(ЗАДАНИЕ A):
Ответьте по фрагменту о Николае Львове:
(i) Сколько месяцев длилось путешествие Львова по Европе, начатое в 1777 г.?
(ii) Чьей работы портрет, которому Львов посвятил эпиграмму?
(iii) Сколько лет было Львову, когда он вернулся в Петербург из путешествия по Европе?
(ЗАДАНИЕ B):
Выведите без изменений часть фрагмента о Николае Львове: начните с места, где стоят слова «Новоторжская деревня приняла», и остановитесь после слов «мороз колени выставил.».

(ЦИТИРУЕМЫЙ ФРАГМЕНТ):
Львов всегда был душою компании, говорил темпераментно; веселый и остроумный собеседник, он умел заражать бодростью: “Я, как бы пасмурен к тебе не приходил, всегда уходил веселее”, — писал Иван Xeмницep.[15] Он же в эпиграммах на Львова отмечал доброту души друга:


Всяк знающий его вам скажет, что такова

Не сыщешь добряка второго.


Львов наделен ярким чувством юмора, самоироничен, о чем говорит эпиграмма “К моему портрету, писанному господином Левицким”:


Скажите, что умен так Львов изображен?

В него искусством ум Левицкого вложен.



В 1777 г. Львову представилась возможность отправиться в восьмимесячное путешествие по Европе: Англия, Германия, Франция, Испания, Нидерланды. Он все впитывал, как губка, записывал, зарисовывал. О благотворном влиянии путешествий на Львова писал его друг Михаил Никитич Муравьев: “Много способствовали к образованию вкуса его и распространению знаний путешествия, совершенные им в лучшие годы жизни, когда чувствительность его могла быть управляема свойственным ему духом наблюдения. В Дрезденской галерее, в колоннаде Лувра, в затворках Эскуриала и, наконец, в Риме, отечестве искусств и древностей, почерпал он сии величественные формы, сие понятие простоты, сию неподражаемую соразмерность, которые дышат в превосходных трудах Палладиев и Мишель Анжев”.[16]

Франция эпохи энциклопедистов переживала театральный бум. Львов с друзьями бывал в театрах, где шли классические трагедии и особенно модные тогда комические оперы.

В 1777 году, в начале августа, 26-летний Николай Львов вернулся из длительного путешествия по Европе в Петербург и поспешил в родные Черенчицы.


Я прижал к сердцу молодецкому

Землю русскую, мне родимую...


Новоторжская деревня приняла светские манеры молодого барина неодобрительно: “Я вернулся из Парижа, — вспоминал он спустя 20 лет, — я был во фраке и с напудренной головой, деревенщина ничего в этом не понимала и принимала мой наряд и мою вежливость за кривляние уличной обезьяны”.[17]


Разнополый прынтик с мельницы

На мороз колени выставил.

Что ты этак жмешься, шаркаешь,

В три погибели ломаешься?

Я таких только на ярмонках

Обезьян видал на сворочке...

(ИСХОДНЫЕ ДАННЫЕ):
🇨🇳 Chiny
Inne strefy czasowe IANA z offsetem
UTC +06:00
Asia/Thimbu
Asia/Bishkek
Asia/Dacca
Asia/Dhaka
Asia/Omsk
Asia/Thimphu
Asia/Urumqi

(ОТВЕТ A):
(i) Восемь месяцев.
(ii) Господина Левицкого.
(iii) 26 лет.

(ОТВЕТ B):
Новоторжская деревня приняла светские манеры молодого барина неодобрительно: “Я вернулся из Парижа, — вспоминал он спустя 20 лет, — я был во фраке и с напудренной головой, деревенщина ничего в этом не понимала и принимала мой наряд и мою вежливость за кривляние уличной обезьяны”.[17]


Разнополый прынтик с мельницы

На мороз колени выставил.